6. Inconsistent Brand and Visual System
These are mistakes where the site lacks a unified identity. The site may contain attractive image assets, but they do not feel like they are a part of one coherent brand or visual style. These are hallmarks of an AI being prompted to do something modern or trendy or stylish but without having an established visual language or system in place.
- Inconsistent visual language across sections
- Colors that do not feel coordinated with the logo or brand
- Product visuals that do not match the landing page style
- Sections that look like they were generated separately
- Brand choices that feel inherited from AI defaults rather than intentional
7. Lack Of Experienced-Based Judgment and Over-Reliance on AI
This is the underlying issue behind each category of issue with poorly vibe-coded websites. AI lets anyone design a site and create image and text assets. But it needs firm direction by someone with experience and expertise. The quality of the output is entirely dependent on the quality of the prompt, what was input.
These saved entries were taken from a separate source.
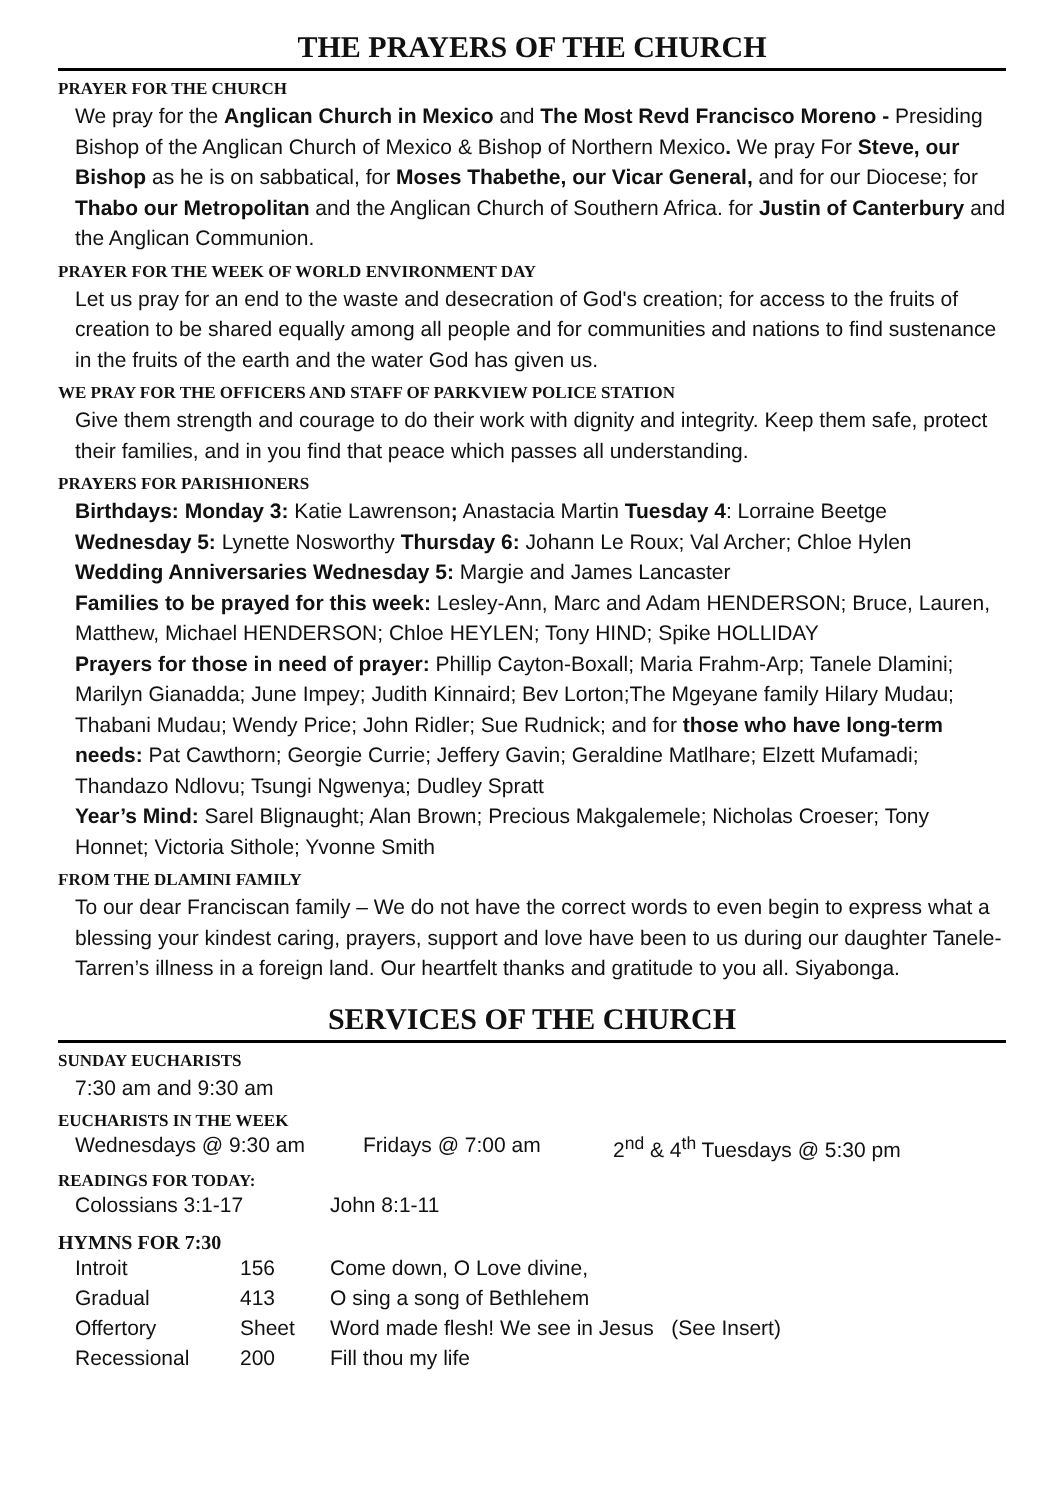THE PRAYERS OF THE CHURCH
PRAYER FOR THE CHURCH
We pray for the Anglican Church in Mexico and The Most Revd Francisco Moreno - Presiding Bishop of the Anglican Church of Mexico & Bishop of Northern Mexico. We pray For Steve, our Bishop as he is on sabbatical, for Moses Thabethe, our Vicar General, and for our Diocese; for Thabo our Metropolitan and the Anglican Church of Southern Africa. for Justin of Canterbury and the Anglican Communion.
PRAYER FOR THE WEEK OF WORLD ENVIRONMENT DAY
Let us pray for an end to the waste and desecration of God's creation; for access to the fruits of creation to be shared equally among all people and for communities and nations to find sustenance in the fruits of the earth and the water God has given us.
WE PRAY FOR THE OFFICERS AND STAFF OF PARKVIEW POLICE STATION
Give them strength and courage to do their work with dignity and integrity. Keep them safe, protect their families, and in you find that peace which passes all understanding.
PRAYERS FOR PARISHIONERS
Birthdays: Monday 3: Katie Lawrenson; Anastacia Martin Tuesday 4: Lorraine Beetge Wednesday 5: Lynette Nosworthy Thursday 6: Johann Le Roux; Val Archer; Chloe Hylen
Wedding Anniversaries Wednesday 5: Margie and James Lancaster
Families to be prayed for this week: Lesley-Ann, Marc and Adam HENDERSON; Bruce, Lauren, Matthew, Michael HENDERSON; Chloe HEYLEN; Tony HIND; Spike HOLLIDAY
Prayers for those in need of prayer: Phillip Cayton-Boxall; Maria Frahm-Arp; Tanele Dlamini; Marilyn Gianadda; June Impey; Judith Kinnaird; Bev Lorton;The Mgeyane family Hilary Mudau; Thabani Mudau; Wendy Price; John Ridler; Sue Rudnick; and for those who have long-term needs: Pat Cawthorn; Georgie Currie; Jeffery Gavin; Geraldine Matlhare; Elzett Mufamadi; Thandazo Ndlovu; Tsungi Ngwenya; Dudley Spratt
Year’s Mind: Sarel Blignaught; Alan Brown; Precious Makgalemele; Nicholas Croeser; Tony Honnet; Victoria Sithole; Yvonne Smith
FROM THE DLAMINI FAMILY
To our dear Franciscan family – We do not have the correct words to even begin to express what a blessing your kindest caring, prayers, support and love have been to us during our daughter Tanele-Tarren’s illness in a foreign land. Our heartfelt thanks and gratitude to you all. Siyabonga.
SERVICES OF THE CHURCH
SUNDAY EUCHARISTS
7:30 am and 9:30 am
EUCHARISTS IN THE WEEK
| Wednesdays @ 9:30 am | Fridays @ 7:00 am | 2<sup>nd</sup> & 4<sup>th</sup> Tuesdays @ 5:30 pm |
READINGS FOR TODAY:
| Colossians 3:1-17 | John 8:1-11 |
HYMNS FOR 7:30
| Introit | 156 | Come down, O Love divine, |
| Gradual | 413 | O sing a song of Bethlehem |
| Offertory | Sheet | Word made flesh! We see in Jesus (See Insert) |
| Recessional | 200 | Fill thou my life |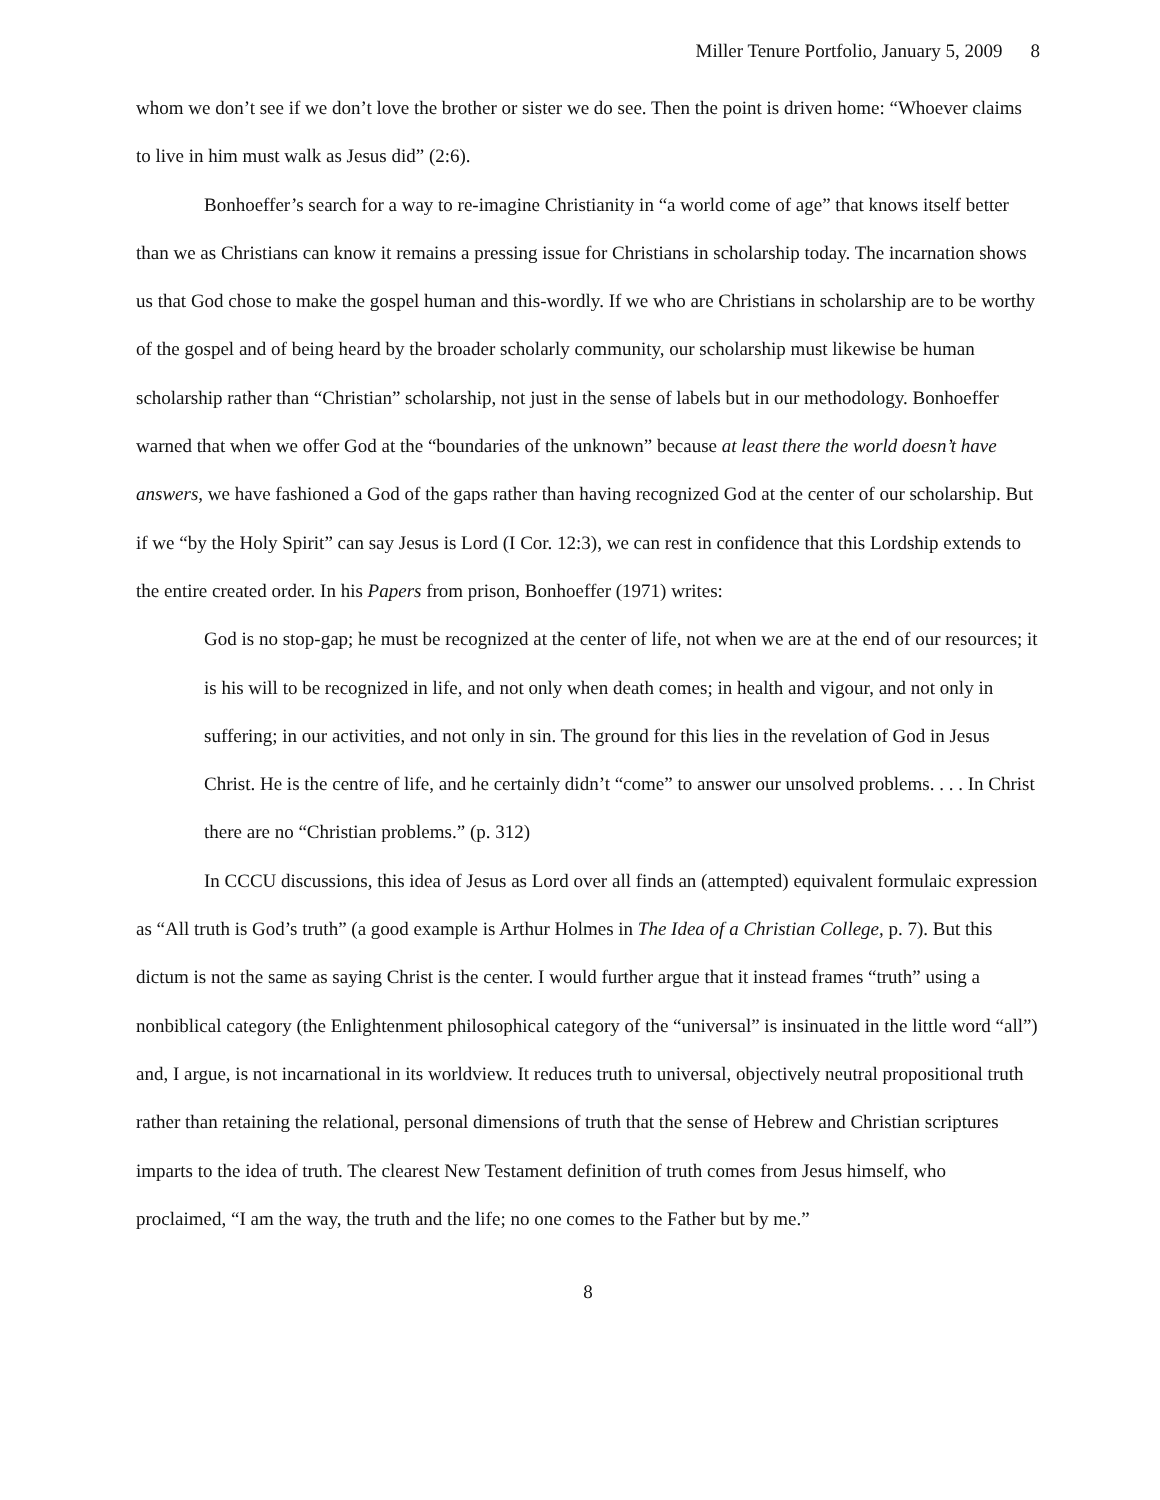Miller Tenure Portfolio, January 5, 2009 8
whom we don’t see if we don’t love the brother or sister we do see. Then the point is driven home: “Whoever claims to live in him must walk as Jesus did” (2:6).
Bonhoeffer’s search for a way to re-imagine Christianity in “a world come of age” that knows itself better than we as Christians can know it remains a pressing issue for Christians in scholarship today. The incarnation shows us that God chose to make the gospel human and this-wordly. If we who are Christians in scholarship are to be worthy of the gospel and of being heard by the broader scholarly community, our scholarship must likewise be human scholarship rather than “Christian” scholarship, not just in the sense of labels but in our methodology. Bonhoeffer warned that when we offer God at the “boundaries of the unknown” because at least there the world doesn’t have answers, we have fashioned a God of the gaps rather than having recognized God at the center of our scholarship. But if we “by the Holy Spirit” can say Jesus is Lord (I Cor. 12:3), we can rest in confidence that this Lordship extends to the entire created order. In his Papers from prison, Bonhoeffer (1971) writes:
God is no stop-gap; he must be recognized at the center of life, not when we are at the end of our resources; it is his will to be recognized in life, and not only when death comes; in health and vigour, and not only in suffering; in our activities, and not only in sin. The ground for this lies in the revelation of God in Jesus Christ. He is the centre of life, and he certainly didn’t “come” to answer our unsolved problems. . . . In Christ there are no “Christian problems.” (p. 312)
In CCCU discussions, this idea of Jesus as Lord over all finds an (attempted) equivalent formulaic expression as “All truth is God’s truth” (a good example is Arthur Holmes in The Idea of a Christian College, p. 7). But this dictum is not the same as saying Christ is the center. I would further argue that it instead frames “truth” using a nonbiblical category (the Enlightenment philosophical category of the “universal” is insinuated in the little word “all”) and, I argue, is not incarnational in its worldview. It reduces truth to universal, objectively neutral propositional truth rather than retaining the relational, personal dimensions of truth that the sense of Hebrew and Christian scriptures imparts to the idea of truth. The clearest New Testament definition of truth comes from Jesus himself, who proclaimed, “I am the way, the truth and the life; no one comes to the Father but by me.”
8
The problem isn’t that AI makes AI slop. A lack of experience, expertise is what leads to the slop.
Here are the issues that lead to poorly designed vibe-coded websites:
- Accepting all AI changes
- Outsourcing taste to the LLM
- Letting AI decide the brand direction
- Starting from AI output instead of brand strategy
- Spending saved time on more effects instead of clearer thinking
- Forgetting that the human is now the editor
The insight and takeaway from reviewing poorly vibe-coded websites is that AI removes technical friction but it doesn’t replace judgment that comes from experience and expertise. The person vibe coding a website still has to decide what best serves the site visitor and the business goal.